PREOPERATIVE DIAGNOSIS: Left clavicle fracture nonunion.

POSTOPERATIVE DIAGNOSIS: Left clavicle fracture nonunion.

OPERATION PERFORMED:
1.  Left clavicle curettage and debridement.
2.  Open reduction and internal fixation with bone grafting and platelet gel concentrate.

SURGEON: John Doe, MD

COMPLICATIONS:  None.

DESCRIPTION OF OPERATION:  The patient was taken to the operating room and placed in the supine position. General anesthesia was induced by endotracheal intubation. The patient was secured in the Schlein shoulder holder and placed in the lounge chair position. A gram of Ancef was given intravenously for prophylaxis. The arm was prepped and draped free in the normal fashion.
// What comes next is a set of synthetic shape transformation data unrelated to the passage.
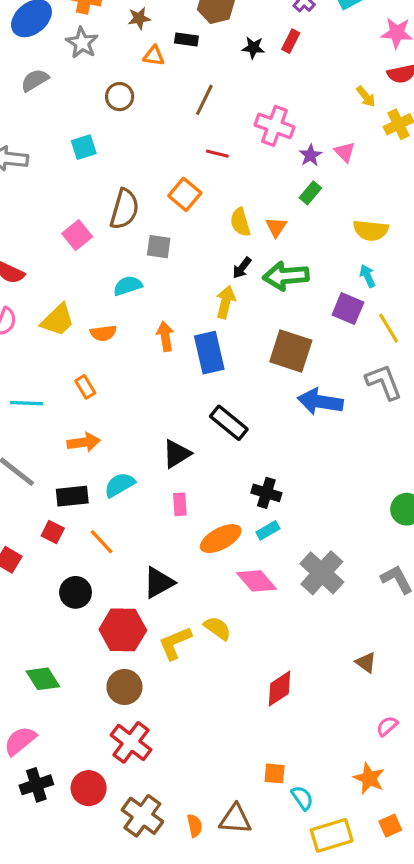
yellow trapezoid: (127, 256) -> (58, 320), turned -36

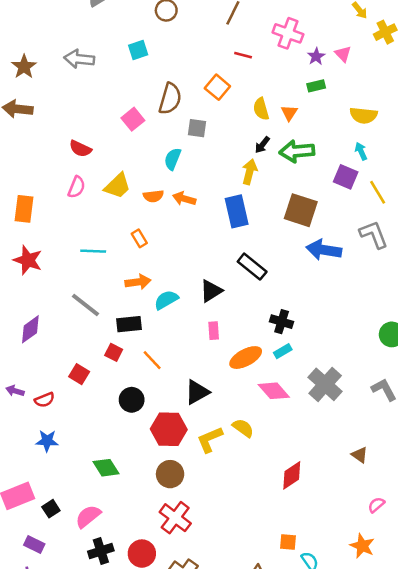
green rectangle: (310, 193) -> (316, 86), turned 36
cyan semicircle: (128, 286) -> (173, 159), turned -50
orange arrow: (165, 336) -> (184, 199), moved, turned -65
cyan semicircle: (120, 485) -> (166, 300), moved

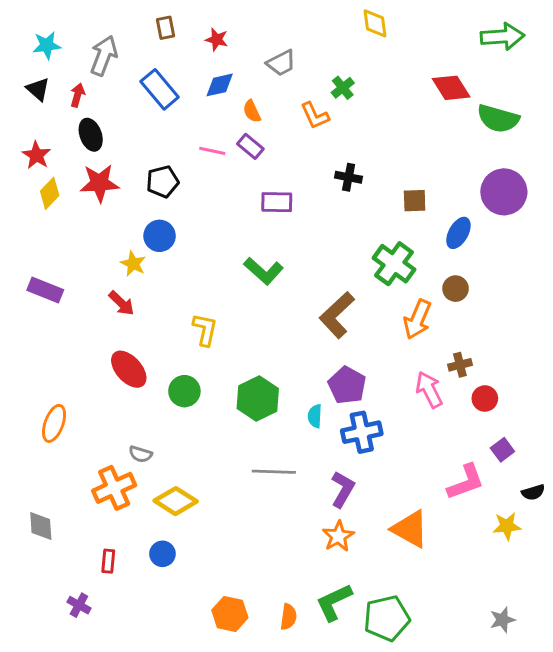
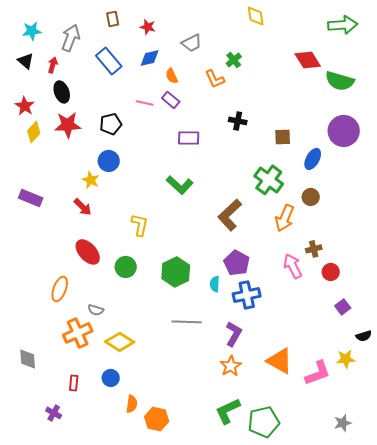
orange ellipse: (54, 423) -> (60, 289), moved
pink L-shape: (466, 482) -> (318, 373), moved
orange semicircle: (288, 617) -> (132, 404), moved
We made an incision over the clavicle and carried it down through the subcutaneous tissue, securing hemostasis along the way. We used Bovie throughout and got right on top of the clavicle and subperiosteally dissected around to free up the fragments. There was absolutely no union at all. This was a complete nonunion. What we did is we curetted off both ends of it. We actually used a drill and curettes to open up the canal and then we were able to use rongeurs to kind of contour to make sure we could get good apposition of the clavicle itself.

Then, we used a 6-hole Ace fibular plate; we had to contour the plate. This took time to do. We then used a Grafton platelet gel concentrate mixture and we placed it into the canal of both bones. We placed the plate on and we fixed it distally with the cancellous screws. Then, we dynamized it on the proximal level for three screws with excellent fixation. Bone graft was placed around the entire fracture at this point. We thought we had a very good construct. We then used 0 Vicryl to close the sleeve over the top two on the subcu and then we used Steri-Strips over the top, where sterile dressings and a sling were applied. The patient was placed supine, was awakened, and transferred in fair condition.